### Assigned task A
In the passage about Kramer, explain in one to three sentences why he left all the boards of directors on which he was active.
### Assigned task B
Please write what comes next in the passage about Kramer, starting after its last sentence.

### Supplied passage
-- -- --
Kramer is not really interested in anything besides information security.
"It's what I love to do," he said. "I have expertise and experience in this field, and it interests me. Apart from which, working in this field is a bit like `Alice in Wonderland' - You have to run very fast just to stay in the same place. The more sophisticated information security products become, the smarter the hackers and the more dangerous the breaches are. Plus, the hackers are no longer children playing with their computers. There is real organized crime out there, bent on breaking into computers, so this field only gets more interesting, fascinating and challenging."
Two white hackers
Intensity is the key for Kramer. It is why he left all the boards of directors on which he was active, and why he is investing all his energies in Imperva, which he founded in early 2002, at first under the name WebCohort. He founded the company together with Mickey Boodaei and Amichai Shulman, two "white hackers" - hackers who use their abilities for good - who gained their experience in secret units in the Israel Defense Forces and had their own information security consulting firm, Edvice, until Kramer met them.
-- -- --
### Dataset entries
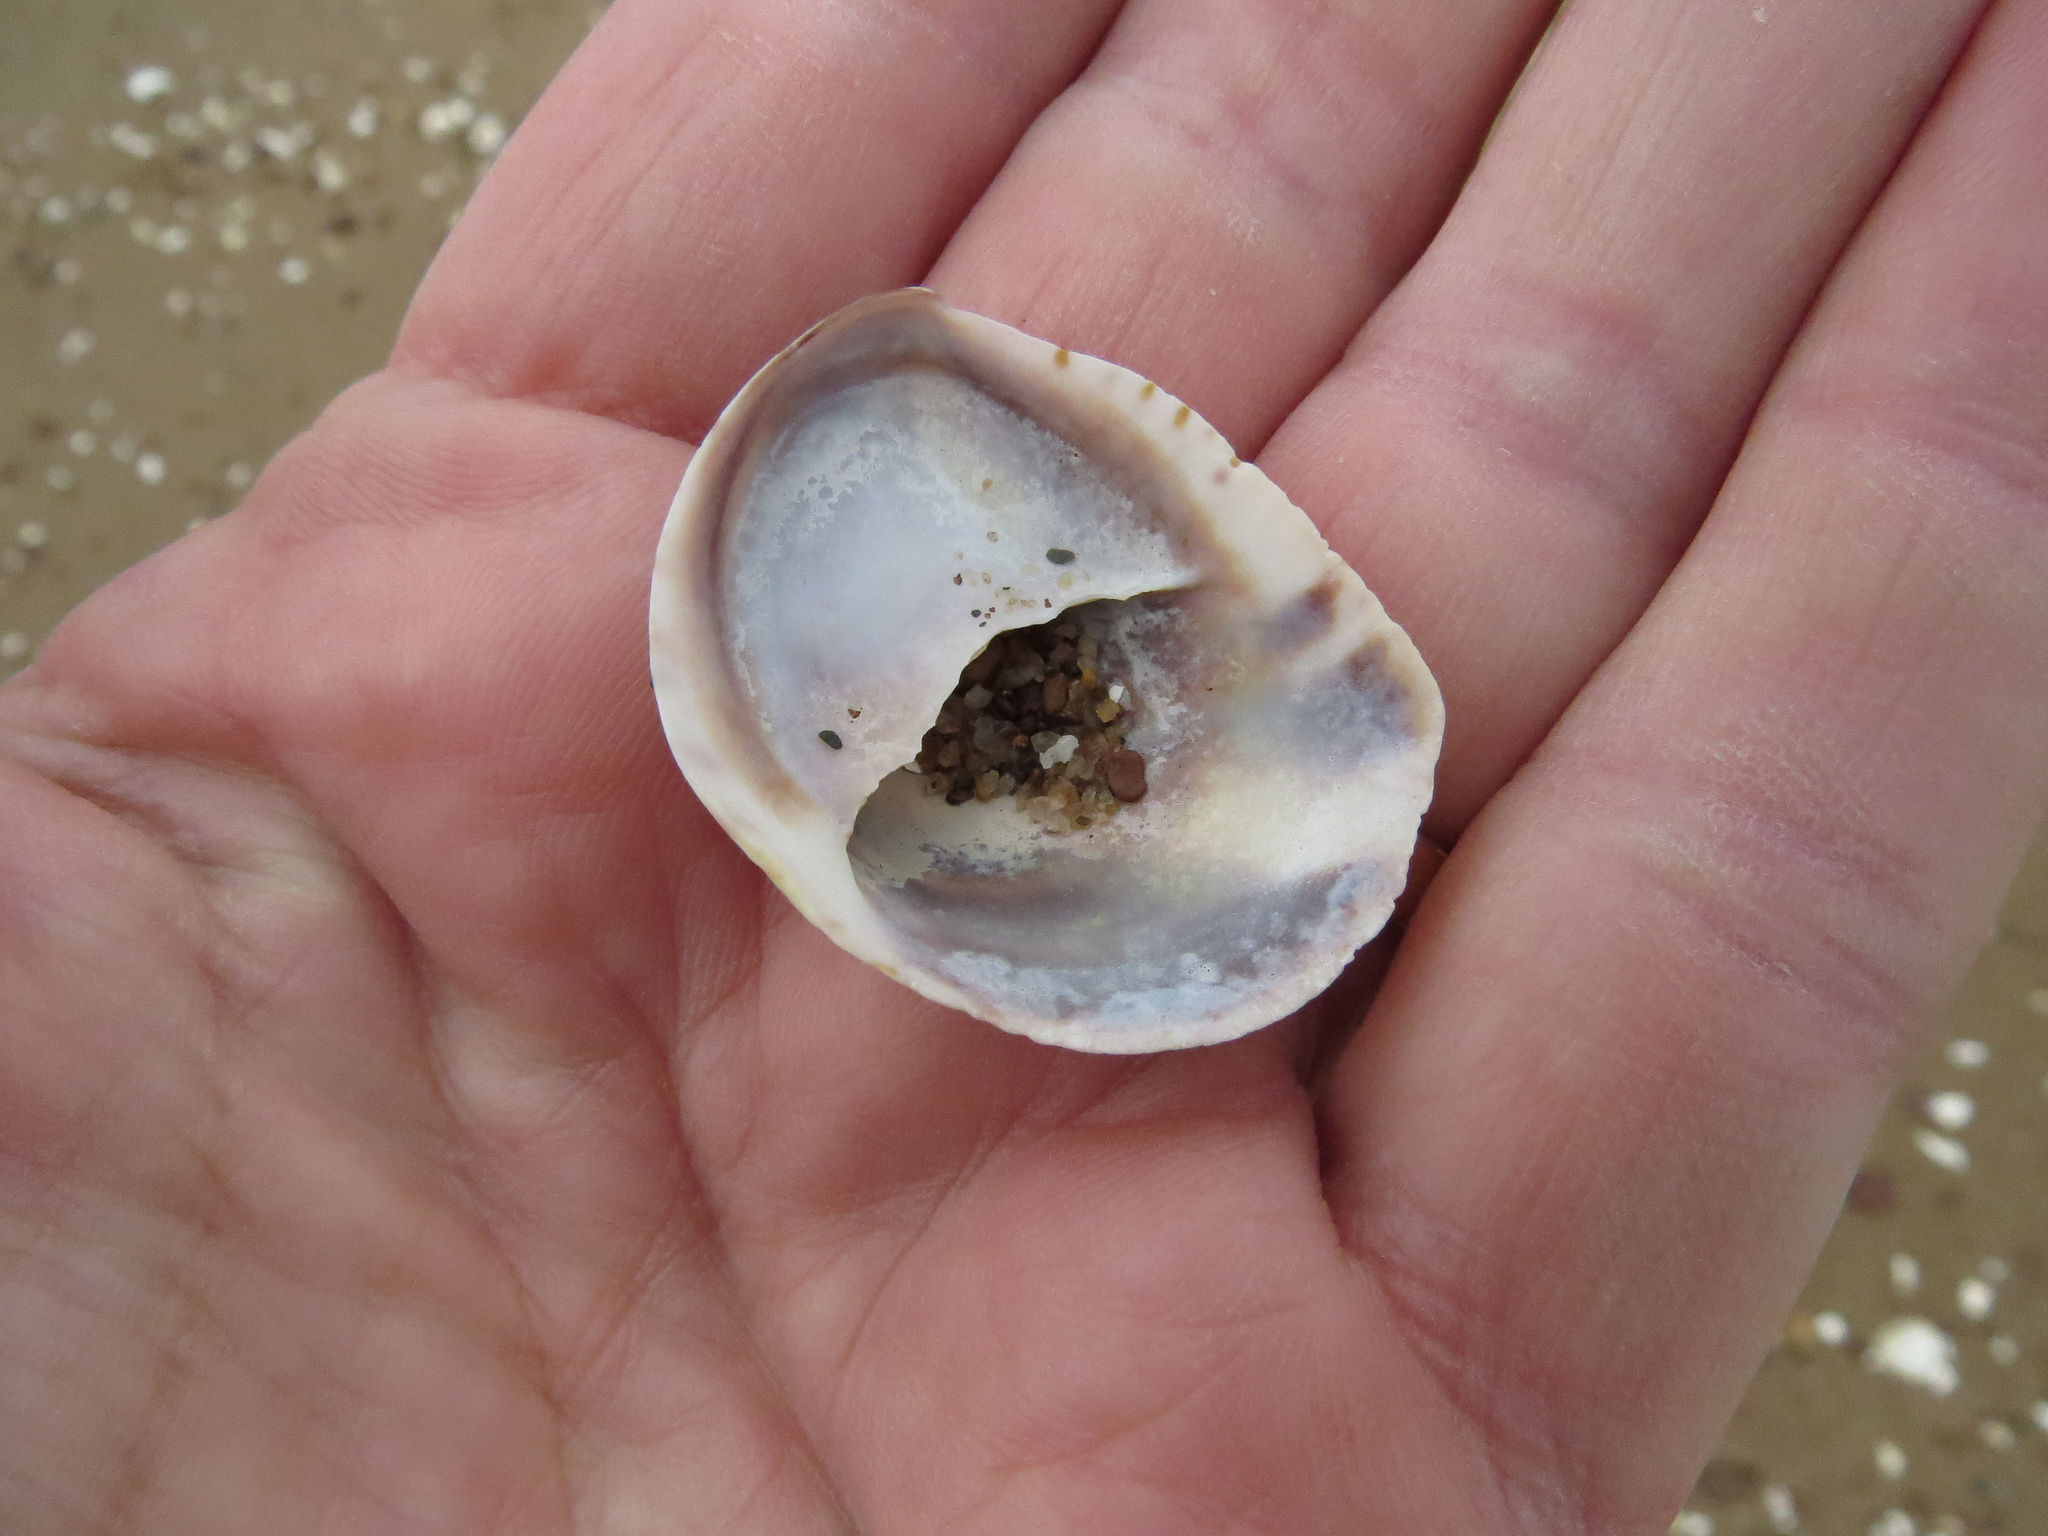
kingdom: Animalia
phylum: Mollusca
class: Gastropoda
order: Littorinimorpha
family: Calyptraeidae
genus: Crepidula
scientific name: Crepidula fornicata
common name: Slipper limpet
-- -- --
### Answer area A
Kramer left those boards because intensity is the key for him. He wanted to invest all his energies in Imperva, the company he founded in early 2002 under the name WebCohort.

### Answer area B
"At that time I was on the board of ForeScout," Kramer said, "and was wondering about the next stage in information security, the next layer of protection after the firewall, which began 12 years ago, and the second stage, intrusion prevention systems, which were developed four years ago. The new protection layer entails going beyond the firewall to protect an organization's applications and database centers."
This is a very real problem. When organizations use Internet applications such as Internet banking, hackers can access an organization's database via the applications and change workers' wages or students' grades, steal client information, credit card numbers and other business information. When hostile applications infiltrate an organization's network they appear like innocent client requests for information, so the traditional firewalls approve them.
Imperva already has revenues amounting to a few million dollars, but no names of big clients have been disclosed. The company has been included in The Yankee Group's list of promising startups in its field.
"Imperva takes a holistic view of application security in protecting internal and external access to Web interfaces, application servers and database servers," the group's report reads.
When Imperva started to raise capital, it received backing from American funds that had invested in Check Point 10 years ago, such as US Venture Partners and Venrock Associations. Accel Partners, another American VC fund, also came on board, contributing to the $17 million that Imperva has raised so far.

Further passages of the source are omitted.